Об этой миссии Генри ваш сын получил ветер во время эмбарго и сообщил мне. Но он не узнал ничего о конкретном агенте, хотя, о его действиях, информация, которую он получил, кажется теперь правильной. Он заявил деталь, которую Генри не выдвинул отчетливо, которая была, что восточные штаты не должны были требоваться сделать формальный акт отделения от Союза и принять участие в войне против него; мера, сочтенная слишком сильной для их народа: но объявить себя в состоянии нейтралитета, в соображении чего они должны были иметь мир и свободную торговлю, приманка, наиболее вероятно, чтобы обеспечить популярное согласие. Не имея указаний на Генри как промежуточного в этой переговоре Эссекс-хунты, подозрения пали на Пикеринга и его племянника Уильямса в Лондоне. Если он был неправ в этом, основание подозрения должно быть найдено в его известных практиках и объявленных мнениях, как и у его сообщников в одинаковости настроения и языка с Генри, и впоследствии по трепетанию раненых голубей.
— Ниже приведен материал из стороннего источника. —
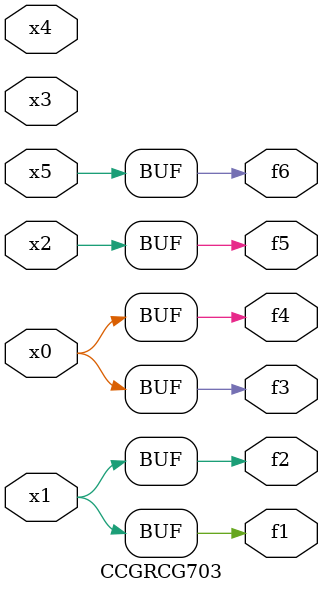
<source format=v>
module CCGRCG703(
	input x0, x1, x2, x3, x4, x5,
	output f1, f2, f3, f4, f5, f6
);
	assign f1 = x1;
	assign f2 = x1;
	assign f3 = x0;
	assign f4 = x0;
	assign f5 = x2;
	assign f6 = x5;
endmodule

</source>
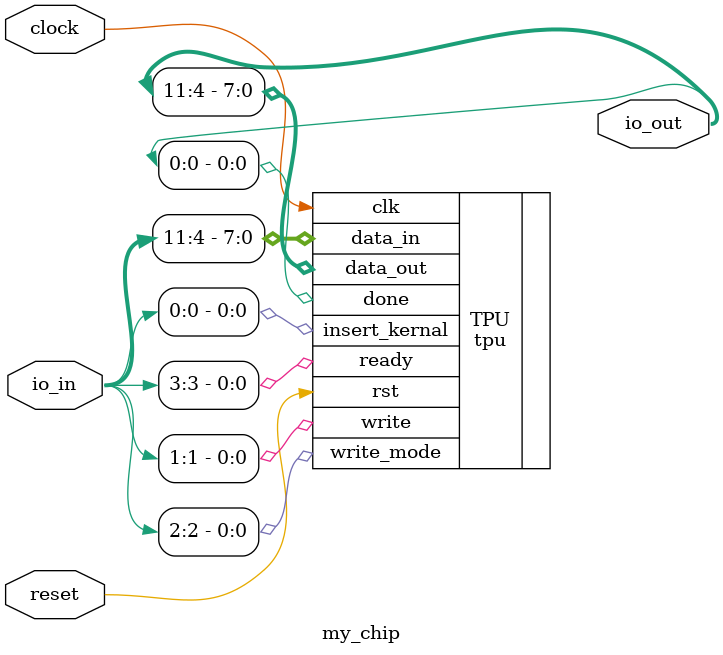
<source format=sv>
`default_nettype none

module my_chip (
    input logic [11:0] io_in, // Inputs to your chip
    output logic [11:0] io_out, // Outputs from your chip
    input logic clock,
    input logic reset // Important: Reset is ACTIVE-HIGH
);

  tpu TPU(.clk(clock), .rst(reset),
          .insert_kernal(io_in[0]),
          .write(io_in[1]),
          .write_mode(io_in[2]),
          .ready(io_in[3]),
          .data_in(io_in[11:4]),
          .done(io_out[0]),
          .data_out(io_out[11:4])
         );

endmodule

</source>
Это письмо, с тем, что оно прилагает, дало вам достаточно, я полагаю, закона и пророков. Я добавлю к нему, поэтому, только дань моих уважений миссис Адамс, и вам заверения в привязанном уважении и почтении.
Т. Джефферсон.
LETTER CI.—TO JAMES MAURY, April 25, 1812
ДЖЕЙМСУ МОРИ.
Монтичелло, 25 апреля 1812 г.
Мой дорогой и древний друг и одноклассник,
Часто мое сердце упрекало меня за задержку признаний вам, получая, как я делаю, такие частые доказательства вашего доброго воспоминания в передаче бумаг мне. Но вместо того, чтобы действовать по старой доброй максиме не откладывать на завтра то, что мы можем сделать сегодня, мы слишком склонны перевернуть ее и не делать сегодня то, что мы можем отложить на завтра. Но этот долг больше не может быть отложен. Сегодня мы в мире; завтра война. Занавес разделения опускается между нами и, вероятно, не будет поднят, пока один, если не оба из нас, не будет в покое с нашими отцами. Позвольте мне теперь, тогда, пока я могу, возобновить вам декларации моей теплой привязанности, которая ни в какой период жизни никогда не была ослаблена и кажется становится сильнее, поскольку оставшиеся объекты наших юношеских привязанностей реже.